2. Can you rank programs that didn't offer you an interview? Yes, you can.
3. Does ranking programs which didn't offer you an interview increase your chances of matching? No, it doesn't. Let's say you wanted to marry Angelina Jolie and created your wedding invitations accordingly. On the day of the anticipated marriage you can suit up and go to the venue with friends and family, but Angelina Jolie wouldn't turn up. Because, she had no clue that you exist!
4. Should you rank based on where you want to match or based on where you think you have higher chances of matching? It's advised to rank programs based on where you want to match.

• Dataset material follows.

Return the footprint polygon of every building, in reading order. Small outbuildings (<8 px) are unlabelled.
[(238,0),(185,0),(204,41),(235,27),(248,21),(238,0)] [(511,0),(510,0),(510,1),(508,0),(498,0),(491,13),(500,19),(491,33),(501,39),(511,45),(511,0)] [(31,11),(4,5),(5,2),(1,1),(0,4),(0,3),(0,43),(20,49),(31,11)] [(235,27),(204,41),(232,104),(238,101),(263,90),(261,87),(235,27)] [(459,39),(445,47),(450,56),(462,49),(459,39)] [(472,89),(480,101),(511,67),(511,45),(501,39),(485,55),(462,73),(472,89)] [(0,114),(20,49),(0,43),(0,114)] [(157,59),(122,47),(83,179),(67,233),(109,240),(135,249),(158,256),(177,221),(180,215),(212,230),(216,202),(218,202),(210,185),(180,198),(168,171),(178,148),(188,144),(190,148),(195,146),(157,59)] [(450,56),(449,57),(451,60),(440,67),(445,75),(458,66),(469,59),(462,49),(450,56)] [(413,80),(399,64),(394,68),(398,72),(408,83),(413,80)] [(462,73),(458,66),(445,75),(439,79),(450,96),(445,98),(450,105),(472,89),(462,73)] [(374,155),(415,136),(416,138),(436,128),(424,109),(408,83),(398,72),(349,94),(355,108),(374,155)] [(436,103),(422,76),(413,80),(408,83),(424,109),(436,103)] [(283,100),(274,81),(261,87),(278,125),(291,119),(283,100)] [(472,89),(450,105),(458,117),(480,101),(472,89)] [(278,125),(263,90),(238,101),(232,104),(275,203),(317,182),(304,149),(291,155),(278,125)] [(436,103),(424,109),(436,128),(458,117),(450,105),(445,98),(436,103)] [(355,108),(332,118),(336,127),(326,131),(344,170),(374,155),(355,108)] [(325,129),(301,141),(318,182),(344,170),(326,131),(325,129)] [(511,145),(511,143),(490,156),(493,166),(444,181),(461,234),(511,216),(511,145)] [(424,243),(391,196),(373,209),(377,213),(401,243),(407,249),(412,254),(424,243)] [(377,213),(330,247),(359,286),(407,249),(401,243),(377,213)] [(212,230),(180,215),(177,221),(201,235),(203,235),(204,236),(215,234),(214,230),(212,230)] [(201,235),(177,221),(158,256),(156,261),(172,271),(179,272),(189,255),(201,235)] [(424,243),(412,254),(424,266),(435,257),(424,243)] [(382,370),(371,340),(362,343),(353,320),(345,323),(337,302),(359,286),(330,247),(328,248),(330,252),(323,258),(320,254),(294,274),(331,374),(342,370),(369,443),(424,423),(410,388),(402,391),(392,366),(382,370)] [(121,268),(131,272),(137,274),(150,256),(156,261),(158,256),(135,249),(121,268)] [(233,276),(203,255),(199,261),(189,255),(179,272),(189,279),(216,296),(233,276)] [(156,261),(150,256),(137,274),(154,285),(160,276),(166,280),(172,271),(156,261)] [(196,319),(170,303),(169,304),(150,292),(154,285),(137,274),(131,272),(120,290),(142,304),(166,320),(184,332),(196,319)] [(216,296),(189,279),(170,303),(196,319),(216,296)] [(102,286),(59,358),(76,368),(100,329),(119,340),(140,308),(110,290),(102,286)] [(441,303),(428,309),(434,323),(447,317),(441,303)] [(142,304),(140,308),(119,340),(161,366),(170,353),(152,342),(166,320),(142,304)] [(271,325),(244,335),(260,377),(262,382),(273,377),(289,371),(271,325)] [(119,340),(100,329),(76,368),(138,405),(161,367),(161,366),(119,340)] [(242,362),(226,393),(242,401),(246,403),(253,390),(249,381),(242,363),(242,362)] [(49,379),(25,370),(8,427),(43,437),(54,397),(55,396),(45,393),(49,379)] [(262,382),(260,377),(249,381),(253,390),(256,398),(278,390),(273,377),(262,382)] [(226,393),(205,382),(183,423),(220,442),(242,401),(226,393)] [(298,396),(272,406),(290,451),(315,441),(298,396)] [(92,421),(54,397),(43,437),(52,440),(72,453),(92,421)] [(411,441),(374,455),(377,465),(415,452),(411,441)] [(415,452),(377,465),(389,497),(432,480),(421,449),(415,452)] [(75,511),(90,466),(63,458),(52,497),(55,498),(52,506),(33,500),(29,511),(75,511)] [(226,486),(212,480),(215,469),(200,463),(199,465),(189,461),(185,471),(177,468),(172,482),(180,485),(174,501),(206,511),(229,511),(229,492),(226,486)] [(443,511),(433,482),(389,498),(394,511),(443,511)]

5. What is the difference between ranking based on where you want to match and based on where you think you have higher chances of matching? Either way, It won't affect your chances of matching overall. But, it decides where you would end up matching. So, rank the program you like the most at the top even if it is Harvard and you are an Img with bad scores.
More simplified explanation: Let's say you had 2 interviews, one from Harvard and another one from a community hospital. Scenario1: You love Harvard and so you ranked Harvard as 1st choice. If Harvard ranks you high enough then you will match there. If Harvard doesn't rank you, then the algorithm would check if the community hospital ranked you high enough. If you were ranked high, you will match or else you won't match at all.
Scenario2: You love Harvard but you ranked community hospital as 1st choice since you thought Harvard wouldn't rank you. Now, if the community program ranks you high enough then you will match there and you will lose an opportunity to match at Harvard even if Harvard ranks you number 1 on their list.
6. One of the program that offered an interview (Program D) tells you indirectly that they will rank you high or gives a vibe that they will take you. But, you were planning to rank Program A,B and C higher than Program D before they sent the email. You are worried about the match and all you want is to just match and it doesn’t matter where. What should you do now? Should you rank Program D as number 1? I would suggest still go in the order you earlier wanted to. If Program D  is really ranking you high enough, then you can feel happy that you will match no matter what. YOU will match most certainly, but where depends on you now just like I mentioned in the above example. Scenario1: If you ranked Program A,B and C higher than D, then you will match at either A,B or C if they rank you high enough. If they don’t rank you, then you will ultimately match at D if they rank you as they mentioned. Scenario2: You ranked Program D higher than A,B and C just because D said they are ranking you high. Now, if they really rank you high, then you will match at D even though program A, B or C rank you number 1 on their list. In this scenario you are missing an opportunity to match at your most wanted program.
                              
ROL as per the program:
-        Just like you the programs also rank its candidates as per their preference.
-        A program will have to rank more than 1 candidate per residency spot in order to fill all their spots. On an average they have to rank around 11 per one spot. This number varies from program to program depending on its competitiveness.

Just for explanation: A program like Harvard can fill all its 20(imaginary number) spots with top20 candidates on their list. A community hospital with good fellowships can fill all its 20 spots within their top50 on the list. A community hospital with no fellowships or resources might fill its 20 spots within their top 200.